TASK ITEM: In the entries that follow, find the line containing "Figure 2: Comparison" and the line containing "Figure 2: Equilibrium", then retype exactly the lines from the first through the second, pictures excluded.

PROVIDED RECORDS:
*** Block opens ***

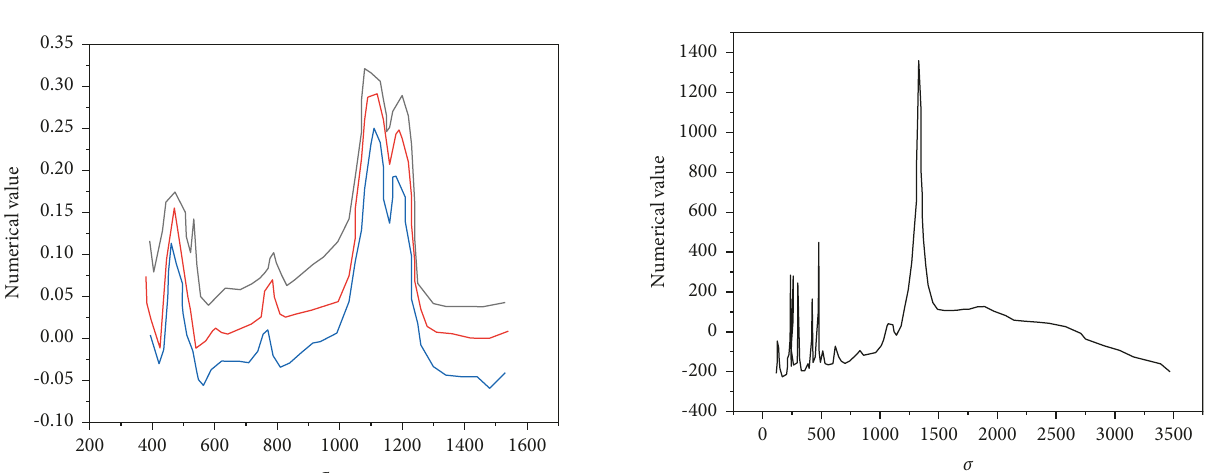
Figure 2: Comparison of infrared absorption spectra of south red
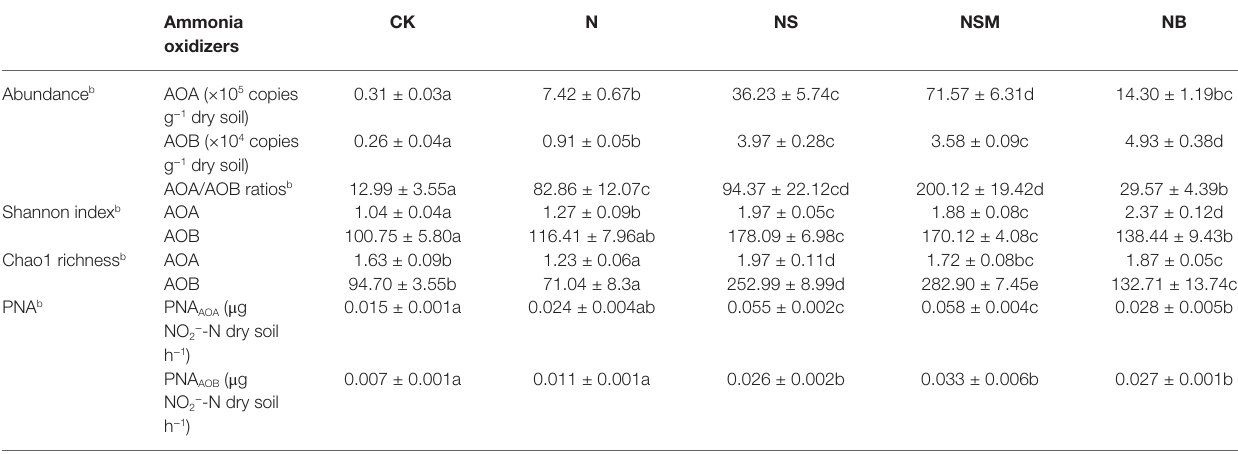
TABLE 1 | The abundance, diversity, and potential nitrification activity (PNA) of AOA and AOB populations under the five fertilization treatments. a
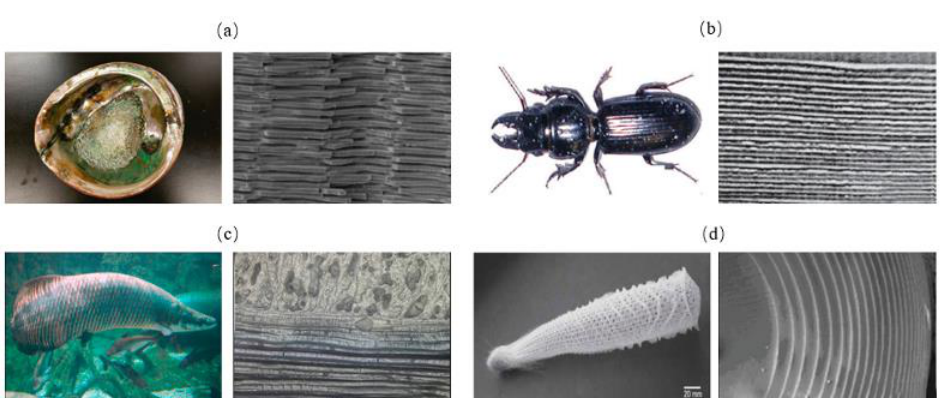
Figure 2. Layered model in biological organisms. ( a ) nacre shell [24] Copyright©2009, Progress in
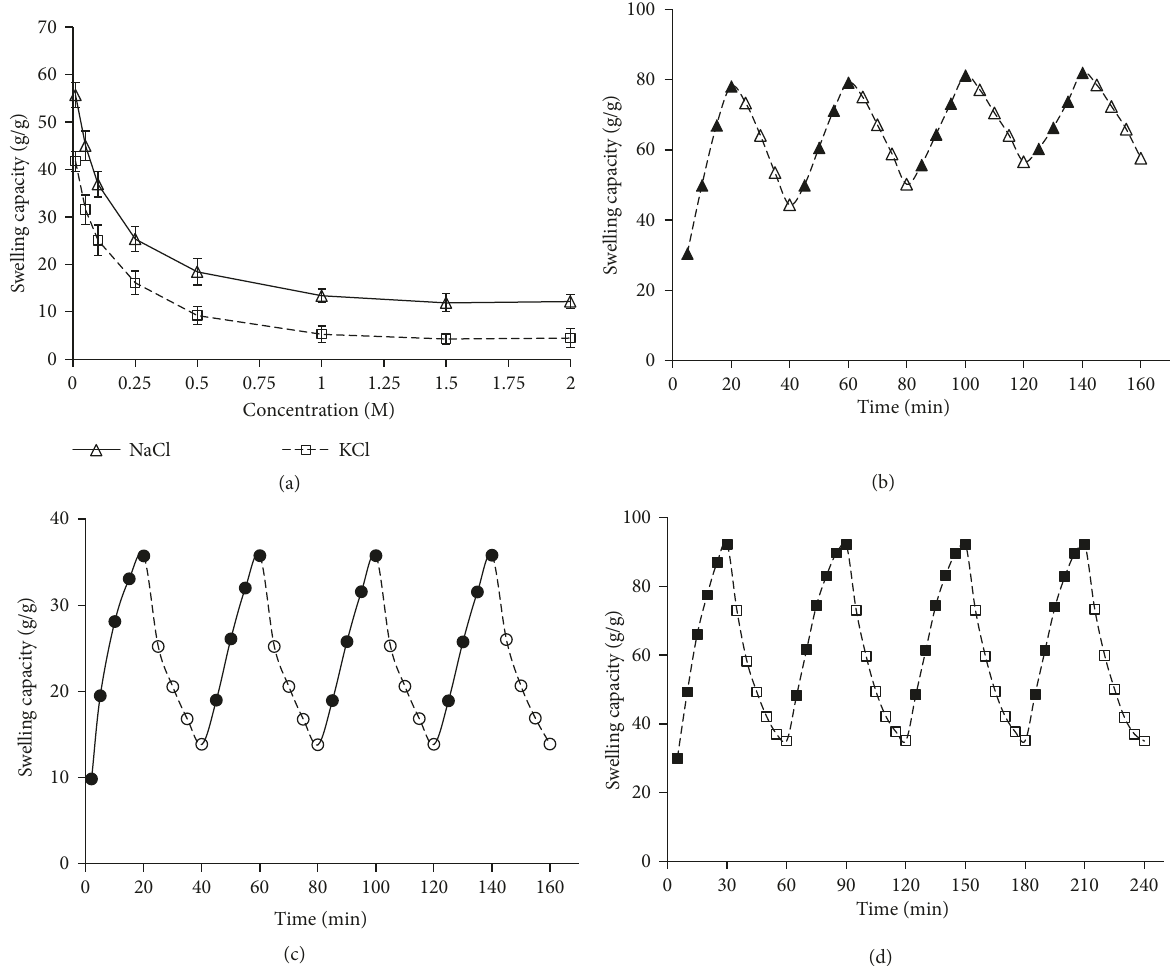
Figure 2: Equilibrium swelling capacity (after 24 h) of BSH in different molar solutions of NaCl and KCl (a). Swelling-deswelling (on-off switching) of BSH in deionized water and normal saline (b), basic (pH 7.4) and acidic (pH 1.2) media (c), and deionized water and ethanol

*** Block closes ***
*** Block opens ***

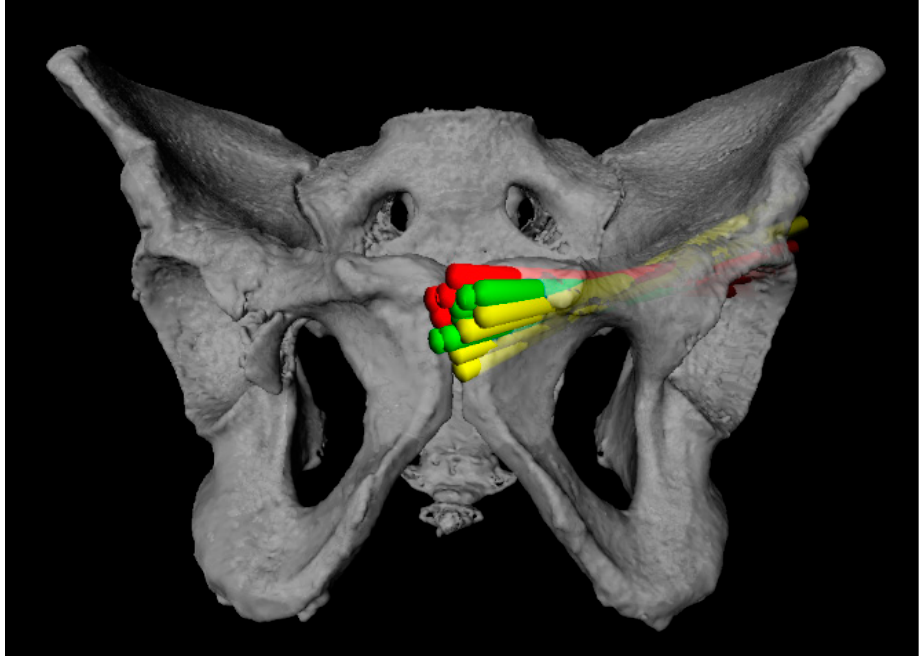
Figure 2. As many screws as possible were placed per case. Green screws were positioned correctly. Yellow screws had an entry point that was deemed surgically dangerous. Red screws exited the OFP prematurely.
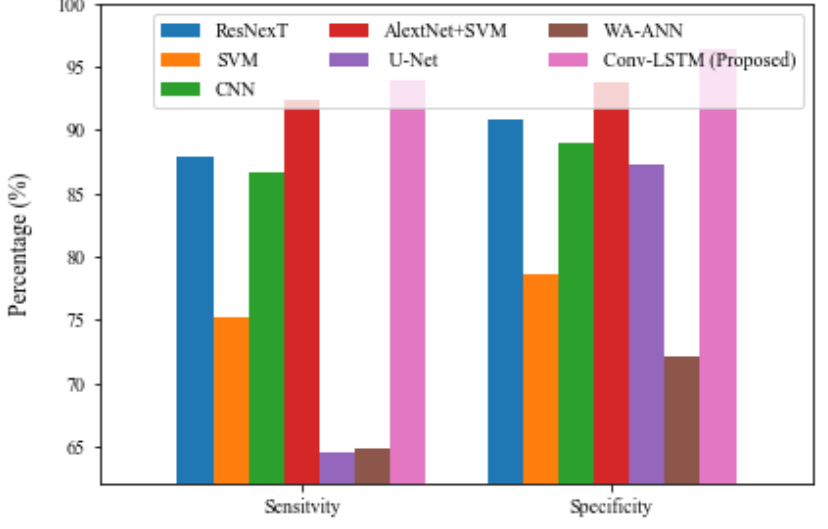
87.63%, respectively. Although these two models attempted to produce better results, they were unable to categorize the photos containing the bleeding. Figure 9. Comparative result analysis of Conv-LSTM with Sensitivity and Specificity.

*** Block closes ***

WRITTEN ANSWER:
Figure 2: Comparison of infrared absorption spectra of south red
TABLE 1 | The abundance, diversity, and potential nitrification activity (PNA) of AOA and AOB populations under the five fertilization treatments. a
Figure 2. Layered model in biological organisms. ( a ) nacre shell [24] Copyright©2009, Progress in
Figure 2: Equilibrium swelling capacity (after 24 h) of BSH in different molar solutions of NaCl and KCl (a). Swelling-deswelling (on-off switching) of BSH in deionized water and normal saline (b), basic (pH 7.4) and acidic (pH 1.2) media (c), and deionized water and ethanol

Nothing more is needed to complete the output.